EXERCISE OBJECTIVE:
Write every record out again exactly as shown below.

Data records:
════

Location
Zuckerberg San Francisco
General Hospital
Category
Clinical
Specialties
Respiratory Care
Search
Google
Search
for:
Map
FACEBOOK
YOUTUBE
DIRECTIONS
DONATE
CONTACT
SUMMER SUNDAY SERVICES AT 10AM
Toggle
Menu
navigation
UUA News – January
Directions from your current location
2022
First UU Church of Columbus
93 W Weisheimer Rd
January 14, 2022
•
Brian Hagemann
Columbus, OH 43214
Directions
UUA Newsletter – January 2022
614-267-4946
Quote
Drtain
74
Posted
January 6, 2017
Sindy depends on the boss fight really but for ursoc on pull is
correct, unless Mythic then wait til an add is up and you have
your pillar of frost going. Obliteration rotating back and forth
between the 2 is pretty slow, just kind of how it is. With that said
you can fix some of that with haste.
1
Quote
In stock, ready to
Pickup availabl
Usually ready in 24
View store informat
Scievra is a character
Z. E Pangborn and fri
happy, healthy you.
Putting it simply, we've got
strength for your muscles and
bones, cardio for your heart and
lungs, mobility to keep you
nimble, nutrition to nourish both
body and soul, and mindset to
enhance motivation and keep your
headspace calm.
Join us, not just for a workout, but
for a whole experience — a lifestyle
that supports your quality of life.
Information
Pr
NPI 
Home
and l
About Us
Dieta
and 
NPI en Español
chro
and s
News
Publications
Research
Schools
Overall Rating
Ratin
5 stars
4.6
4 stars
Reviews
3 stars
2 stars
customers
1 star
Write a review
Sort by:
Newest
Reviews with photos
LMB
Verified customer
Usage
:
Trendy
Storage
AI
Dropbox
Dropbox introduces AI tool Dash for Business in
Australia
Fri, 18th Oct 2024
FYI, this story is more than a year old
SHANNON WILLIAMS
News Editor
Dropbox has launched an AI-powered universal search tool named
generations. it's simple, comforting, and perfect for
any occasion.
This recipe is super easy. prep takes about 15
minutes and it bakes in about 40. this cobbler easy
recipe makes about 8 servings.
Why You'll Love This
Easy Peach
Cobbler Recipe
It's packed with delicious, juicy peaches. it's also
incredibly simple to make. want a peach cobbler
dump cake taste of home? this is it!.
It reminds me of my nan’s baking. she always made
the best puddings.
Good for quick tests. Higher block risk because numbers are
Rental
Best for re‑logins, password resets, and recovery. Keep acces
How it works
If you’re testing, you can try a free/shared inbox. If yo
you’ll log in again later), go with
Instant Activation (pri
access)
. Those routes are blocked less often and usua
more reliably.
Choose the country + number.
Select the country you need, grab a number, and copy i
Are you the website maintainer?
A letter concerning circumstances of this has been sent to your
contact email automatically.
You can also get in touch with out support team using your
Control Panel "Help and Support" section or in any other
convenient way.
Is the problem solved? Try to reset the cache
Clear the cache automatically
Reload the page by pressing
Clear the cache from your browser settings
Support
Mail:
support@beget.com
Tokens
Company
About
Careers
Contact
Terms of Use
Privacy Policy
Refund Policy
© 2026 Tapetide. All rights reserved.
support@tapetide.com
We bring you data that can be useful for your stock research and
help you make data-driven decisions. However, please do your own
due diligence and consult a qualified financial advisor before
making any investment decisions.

════

YOUR SOLUTION:
Location
Zuckerberg San Francisco
General Hospital
Category
Clinical
Specialties
Respiratory Care
Search
Google
Search
for:
Map
FACEBOOK
YOUTUBE
DIRECTIONS
DONATE
CONTACT
SUMMER SUNDAY SERVICES AT 10AM
Toggle
Menu
navigation
UUA News – January
Directions from your current location
2022
First UU Church of Columbus
93 W Weisheimer Rd
January 14, 2022
•
Brian Hagemann
Columbus, OH 43214
Directions
UUA Newsletter – January 2022
614-267-4946
Quote
Drtain
74
Posted
January 6, 2017
Sindy depends on the boss fight really but for ursoc on pull is
correct, unless Mythic then wait til an add is up and you have
your pillar of frost going. Obliteration rotating back and forth
between the 2 is pretty slow, just kind of how it is. With that said
you can fix some of that with haste.
1
Quote
In stock, ready to
Pickup availabl
Usually ready in 24
View store informat
Scievra is a character
Z. E Pangborn and fri
happy, healthy you.
Putting it simply, we've got
strength for your muscles and
bones, cardio for your heart and
lungs, mobility to keep you
nimble, nutrition to nourish both
body and soul, and mindset to
enhance motivation and keep your
headspace calm.
Join us, not just for a workout, but
for a whole experience — a lifestyle
that supports your quality of life.
Information
Pr
NPI 
Home
and l
About Us
Dieta
and 
NPI en Español
chro
and s
News
Publications
Research
Schools
Overall Rating
Ratin
5 stars
4.6
4 stars
Reviews
3 stars
2 stars
customers
1 star
Write a review
Sort by:
Newest
Reviews with photos
LMB
Verified customer
Usage
:
Trendy
Storage
AI
Dropbox
Dropbox introduces AI tool Dash for Business in
Australia
Fri, 18th Oct 2024
FYI, this story is more than a year old
SHANNON WILLIAMS
News Editor
Dropbox has launched an AI-powered universal search tool named
generations. it's simple, comforting, and perfect for
any occasion.
This recipe is super easy. prep takes about 15
minutes and it bakes in about 40. this cobbler easy
recipe makes about 8 servings.
Why You'll Love This
Easy Peach
Cobbler Recipe
It's packed with delicious, juicy peaches. it's also
incredibly simple to make. want a peach cobbler
dump cake taste of home? this is it!.
It reminds me of my nan’s baking. she always made
the best puddings.
Good for quick tests. Higher block risk because numbers are
Rental
Best for re‑logins, password resets, and recovery. Keep acces
How it works
If you’re testing, you can try a free/shared inbox. If yo
you’ll log in again later), go with
Instant Activation (pri
access)
. Those routes are blocked less often and usua
more reliably.
Choose the country + number.
Select the country you need, grab a number, and copy i
Are you the website maintainer?
A letter concerning circumstances of this has been sent to your
contact email automatically.
You can also get in touch with out support team using your
Control Panel "Help and Support" section or in any other
convenient way.
Is the problem solved? Try to reset the cache
Clear the cache automatically
Reload the page by pressing
Clear the cache from your browser settings
Support
Mail:
support@beget.com
Tokens
Company
About
Careers
Contact
Terms of Use
Privacy Policy
Refund Policy
© 2026 Tapetide. All rights reserved.
support@tapetide.com
We bring you data that can be useful for your stock research and
help you make data-driven decisions. However, please do your own
due diligence and consult a qualified financial advisor before
making any investment decisions.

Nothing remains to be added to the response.